▸ Tarefas a realizar:
A: No texto sobre a censura à internet na China, que empresa forneceu os espelhos microscópicos usados para duplicar cada bit?
B: Retome o texto sobre a censura à internet na China a partir do ponto em que ele termina.

▸ Texto fornecido:
+--

Uma reportagem surpreendente sobre a censura à internet revela: ela é ao mesmo tempo onipresente e vulnerável – e o consenso é mais empregado que a repressão, no controle da sociedade
(Por Sofia Dowbor)
Que diferença faz o bom jornalismo. Em “The connection has been reset” (“A conexão foi restabelecida”, também disponível em nosso clip), artigo publicado na edição de março da revista norte americana TheAtlantic, o repórter James Fallows, apresenta uma interessante explanação a respeito do funcionamento do sistema chinês de censura à internet. Construído a partir de dezenas de depoimentos e de informações técnicas detalhadas, o texto é esclarecedor e surpreendente. Além do desvendar o controle sobre a rede – algo muito comentado e pouco conhecido no Ocidente — contribui para compreender um pouco melhor as complexas relações entre Estado e sociedade na China.
Fallows aborda, primeiro, o sistema chamado pelo governo chinês de de Golden Shield Project, ou Projeto Escudo de Ouro. Todo o tráfego de informações para dentro e para fora do país é monitorado, graças a dois artifícios. Ao contrário do que ocorre no Ocidente, a arquitetura da internet na China foi concebida de modo a admitir apenas três grandes portas de entrada, por onde passam os cabos de fibra ótica que ligam o país ao resto do mundo. Cada bit que passa por estes canais é duplicado, graças a um sistema que inclui microscópicos espelhos físicos (fornecidos pela empresa norte-americana Cisco…). Os dados são dirigidos aos computadores do Escudo de Ouro, processados e analisados. Uma equipe de vigilância manobra um sofisticado mecanismo de controle. Ela pode bloquear, de quatro diferentes maneiras, o acesso a qualquer conteúdo que lhe pareça digno de censura.
O aspecto mais efetivo do Golen Shield reside, aponta Fallows, em sua de imprevisibilidade. A BBC, por exemplo, pode ser consultada, em geral, sem qualquer tipo de bloqueio. No entanto, basta a presença de uma matéria sobre as manifestações no Tibete ou algum outro conteúdo sensível aos olhos do governo para que o sistema de vigilância, sempre atualizado, bloqueie imediatamente o acesso ao portal. Um exemplo interessante da adaptabilidade do projeto é a flexibilização temporária que irá ocorrer nos mecanismos de controle, para receber o fluxo de turistas estrangeiros durante os Jogos Olímpicos.
Uma das formas de controle é o monitoramento das palavras buscadas pelos usuários em sites como Google e o Baidu – um similar chinês, censurado e rapidíssimo. A procura por termos considerados sensíveis pode ser punida por bloqueios temporários. A alternância na decisão do que será ou não censurado, incluindo palavras que pertencem e deixam de pertencer ao index do governo, e o aprimoramenteo constante das técnicas de controle desenham um ambiente quase panóptico. Sem saber ao certo quais os alvos do controle, os cidadãos se mantêm constantemente atentos e amedrontados.

+--

▸ Amostra dos dados:
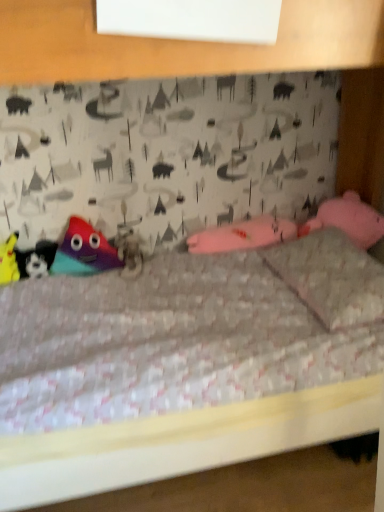
Question: Is matte black plush at left, which is the 2th toy in left-to-right order, thinner than pink fabric pillow at upper right?

Choices:
 (A) yes
 (B) no

Answer: (A)

Question: Is matte black plush at left, which is the 2th toy in left-to-right order, to the right of pink fabric pillow at upper right from the viewer's perspective?

Choices:
 (A) no
 (B) yes

Answer: (A)

Question: Does matte black plush at left, which is counted as the second toy, starting from the right, have a larger size compared to pink fabric pillow at upper right?

Choices:
 (A) no
 (B) yes

Answer: (A)

Question: Is matte black plush at left, which is the 2th toy in left-to-right order, in front of pink fabric pillow at upper right?

Choices:
 (A) no
 (B) yes

Answer: (A)

Question: Considering the relative sizes of matte black plush at left, which is counted as the second toy, starting from the right, and pink fabric pillow at upper right in the image provided, is matte black plush at left, which is counted as the second toy, starting from the right, wider than pink fabric pillow at upper right?

Choices:
 (A) yes
 (B) no

Answer: (B)

Question: From the image's perspective, relative to matte black plush at left, which is the 2th toy in left-to-right order, is yellow fabric toy at lower left, the 1th toy positioned from the left, above or below?

Choices:
 (A) above
 (B) below

Answer: (A)

Question: Considering the positions of point (0, 262) and point (26, 258), is point (0, 262) closer or farther from the camera than point (26, 258)?

Choices:
 (A) farther
 (B) closer

Answer: (B)

Question: In the image, is yellow fabric toy at lower left, marked as the 3th toy in a right-to-left arrangement, on the left side or the right side of matte black plush at left, which is counted as the second toy, starting from the right?

Choices:
 (A) left
 (B) right

Answer: (A)

Question: Considering their positions, is yellow fabric toy at lower left, marked as the 3th toy in a right-to-left arrangement, located in front of or behind matte black plush at left, which is the 2th toy in left-to-right order?

Choices:
 (A) front
 (B) behind

Answer: (A)

Question: Is fuzzy fabric animal at center to the left or to the right of matte black plush at left, which is counted as the second toy, starting from the right, in the image?

Choices:
 (A) right
 (B) left

Answer: (A)

Question: From the image's perspective, is fuzzy fabric animal at center positioned above or below matte black plush at left, which is the 2th toy in left-to-right order?

Choices:
 (A) above
 (B) below

Answer: (A)

Question: Looking at their shapes, would you say fuzzy fabric animal at center is wider or thinner than matte black plush at left, which is counted as the second toy, starting from the right?

Choices:
 (A) wide
 (B) thin

Answer: (A)

Question: From a real-world perspective, is fuzzy fabric animal at center positioned above or below matte black plush at left, which is counted as the second toy, starting from the right?

Choices:
 (A) below
 (B) above

Answer: (A)

Question: Visually, is matte black plush at left, which is the 2th toy in left-to-right order, positioned to the left or to the right of fuzzy fabric animal at center?

Choices:
 (A) right
 (B) left

Answer: (B)

Question: From a real-world perspective, relative to fuzzy fabric animal at center, is matte black plush at left, which is the 2th toy in left-to-right order, vertically above or below?

Choices:
 (A) below
 (B) above

Answer: (B)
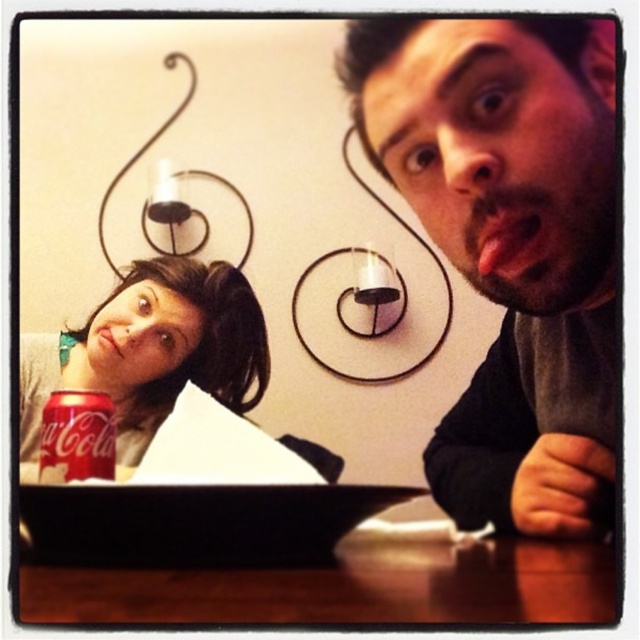
Question: Which point is farther to the camera?

Choices:
 (A) bearded man at center
 (B) matte red can at lower left
 (C) matte skin mouth at lower left
 (D) red matte coca-cola can at lower left

Answer: (C)

Question: Can you confirm if wooden table at lower center is positioned to the right of smooth pink tongue at center?

Choices:
 (A) yes
 (B) no

Answer: (B)

Question: Which object is closer to the camera taking this photo?

Choices:
 (A) matte skin mouth at lower left
 (B) matte red can at lower left
 (C) smooth pink tongue at center

Answer: (C)

Question: Can you confirm if smooth pink tongue at center is positioned to the right of red matte coca-cola can at lower left?

Choices:
 (A) yes
 (B) no

Answer: (A)

Question: Which of these objects is positioned closest to the bearded man at center?

Choices:
 (A) wooden table at lower center
 (B) smooth pink tongue at center
 (C) red matte coca-cola can at lower left

Answer: (B)

Question: Can you confirm if bearded man at center is bigger than matte red can at lower left?

Choices:
 (A) no
 (B) yes

Answer: (B)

+--

▸ Respostas esperadas:
A: A empresa norte-americana Cisco.

B:
Livres da vigilância do “Escudo de Ouro”, centenas de redes virtuais privadas
O curioso, mostra o artigo, é que o Escudo de Ouro pode ser driblado por dois mecanismos conhecidos e tolerados pelo Estado. O primeiro (lento, grátis e usado por estudantes e hackers), é a conexão com servidores proxy no exterior. Por meio deles, um internauta chinês habilidoso pode ultrapassar as três grandes portas e navegar livremente, como se o fizesse a partir da Alemanha, da Austrália ou do Brasil. O segundo, muito mais difundido, são as redes virtuais privadas (VPNs, em inglês), acessíveis por assinatura. Permitem codificar os dados, empacotá-los e passar sem controle pelo Escudo de Ouro. As conexões individuais custam 40 dólares ao ano (uma semana de trabalho, para um operário). Centenas de empresas financeiras, industriais e comerciais, chinesas e estrangeiras, utilizam o sistema. Precisam disso para fazer negócios, sem barreiras, com uma rede cada vez mais extensa de parceiros em todo o mundo. Milhões de funcionários têm acesso às VPNs. Do ponto de vista técnico, o Estado poderia bloquear facilmente ambos os meios de driblar a censura. As conseqüências econômicas e políticas seriam desastrosas.
Por que manter um sistema de controle sofisticado e custoso, se ele pode ser contornado? O segredo, explica Fallows, é que o Escudo de Ouro estabelece os limites políticos e psicológicos de um espaço chinês da internet. Dentro dele, o controle é rígido. Equipes de censores (fala-se em dezenas de milhares) podem determinar, por exemplo, ao responsável por um portal, que se proíbam artigos sobre um determinado tema em todos os sites ou blogs lá abrigados; que se apaguem os textos já publicados sobre o assunto; que se eliminem os comentários postados a respeito em fóruns e listas de discussão.
Em tese, é perfeitamente possível contornar também este obstáculo. Basta postar em sistemas sediados no exterior e torcer para que os textos sejam lidos pelos usuários que driblam o Escudo de Ouro. Na prática, conta a reportagem, quem age assim descamba para a irrelevância política. A grande massa da população (já são 210 milhões de internautas, um número só superado pelos Estados Unidos) está interessada em se informar por meio de sites e blogs chineses, não em desafiar as autoridades.
Ao menos no momento, portanto, o regime não despreza a repressão, mas usa, como principal instrumento de política, a criação de consensos. Ao tentar responder perguntas de leitores (numa interessante seção, criada com este fim, no site de The Atlantic), Fallows faz obseravações muito interessantes sobre o Estado chinês: “A maior parte dos norte-americanos imagina um governo todo-poderoso, com cidadãos permanentemente controlados e o regime interferindo em todos os aspectos da vida”, diz ele. De fato, prossegue, “o regime é ser rude, quando lida com quem é visto como ameaça política”. Mas “em geral, não se assemelha em nada à era de Stalin na União Soviética, ou à Coréia do Norte de hoje (…) As pessoas não caminham olhando para trás, com medo de estar sendo seguidas”. O poder constrói sua legitimidade assegurando padrões de vida que melhoram, para a maior parte da população, e “não oprimindo a sociedade mais do que o necessário”…
(Por Sofia Dowbor)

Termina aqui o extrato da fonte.